CAR HIRE – Avoid unfair damage claims
By Peter Rosenfeld
I have recently been the victim of an unwelcome charge to my credit card a couple of weeks after arriving home for “damage” that I was unaware of after returning a hire car. This has led me to a bit of desktop research that I would like to share with you to provide an essential checklist to ensure you avoid car hire pitfalls:
- Excess Waiver Insurance – On arriving to pick up a hire car, a rental company will try to sell a range of extra products and services on top of the rental cost. The most expensive of these is excess waiver insurance which protects a hirer from having to pay the excess if the hire car is damaged or stolen, which can be as much as £2,500.
These excess fees have been steadily rising across Europe. Buying this from a specialist insurance company before you travel costs less than £2.99 a day or under £45 for an annual policy. If you wait until you arrive to pick up the car, and wish to avoid being exposed to excess charges, you will have no choice but to buy the rental company’s insurance, which costs ~£20 per day. A separate excess policy might also be required for tyre and windscreen damage. Purchasing both policies can add up to £150+ to a week’s rental.
If a consumer chooses not to buy the rental company’s excess waiver policies they will usually need to leave the excess amount either in cash, or more usually on a credit card. They will still need to do this if a customer has an independent car hire excess insurance policy.
- Check the Vehicle and Take Photos of Damage – To avoid unfair damage charges, car hirers should check vehicles thoroughly at pick-up and take photos of any existing damage on the vehicle. A recent survey found that a whopping one in five hire car drivers found damage on a hire car which was not highlighted on the checkout sheet.
There are various travel apps that takes date and time stamped photographs which can then be used as evidence in the event of a dispute or claim. These can all be filed under a specific journey name, and then broken down into before and after the rental period, making it simple to reference at a later date if necessary.

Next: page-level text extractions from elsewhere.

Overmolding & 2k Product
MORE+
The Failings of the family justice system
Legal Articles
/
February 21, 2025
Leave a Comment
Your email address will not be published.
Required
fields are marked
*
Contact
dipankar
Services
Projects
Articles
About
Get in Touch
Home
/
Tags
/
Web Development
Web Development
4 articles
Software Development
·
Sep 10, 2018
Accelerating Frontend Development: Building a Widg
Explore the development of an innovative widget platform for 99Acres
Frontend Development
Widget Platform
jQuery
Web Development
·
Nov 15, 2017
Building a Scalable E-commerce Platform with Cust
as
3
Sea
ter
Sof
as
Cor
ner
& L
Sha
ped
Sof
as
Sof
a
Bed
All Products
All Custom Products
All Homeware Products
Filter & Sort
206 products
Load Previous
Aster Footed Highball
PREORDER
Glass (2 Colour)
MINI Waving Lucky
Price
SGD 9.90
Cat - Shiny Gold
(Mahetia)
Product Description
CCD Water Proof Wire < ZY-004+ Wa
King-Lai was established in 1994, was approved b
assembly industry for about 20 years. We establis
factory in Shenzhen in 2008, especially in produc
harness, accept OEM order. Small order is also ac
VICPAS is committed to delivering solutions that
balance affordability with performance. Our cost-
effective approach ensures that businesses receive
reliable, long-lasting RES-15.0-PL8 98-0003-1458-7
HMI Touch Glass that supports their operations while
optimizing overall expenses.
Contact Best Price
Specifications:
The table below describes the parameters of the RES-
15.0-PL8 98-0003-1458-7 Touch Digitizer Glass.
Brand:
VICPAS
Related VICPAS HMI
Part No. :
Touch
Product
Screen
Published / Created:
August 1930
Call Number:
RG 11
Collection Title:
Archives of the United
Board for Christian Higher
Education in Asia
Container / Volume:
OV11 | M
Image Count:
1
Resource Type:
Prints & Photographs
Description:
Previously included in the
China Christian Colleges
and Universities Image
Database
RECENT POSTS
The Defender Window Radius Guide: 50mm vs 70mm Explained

- Fourteen Day Rule – To contest a damage claim made by a rental company, the hirer should query it within fourteen days with the company. If a satisfactory outcome is not reached, complaints can be directed to the BVRLA in the UK, whose members are expected to adhere to its mandatory Codes of Conduct, or the European Car Rental Conciliation Service (ECRCS), which also offers a free service to help with unresolved complaints. The ECRCS’ member companies are bound by the decision reached by the conciliation service and include Avis, Alamo, Budget, Europcar, Hertz, National Car Rental, Sixt, Firefly and Enterprise. Unfortunately, there is no equivalent body in the US.
Also in Europe, the European Consumer Centres Network (ECC-Net) will advise consumers on their rights and assist with complaint handling.
- Use a Credit Card – Make it the main driver’s if possible. This protects the consumer under Section 75 of the Consumer Credit Act 1974, making the credit card company jointly and severally liable for any breach of contract or misrepresentation by the retailer or trader.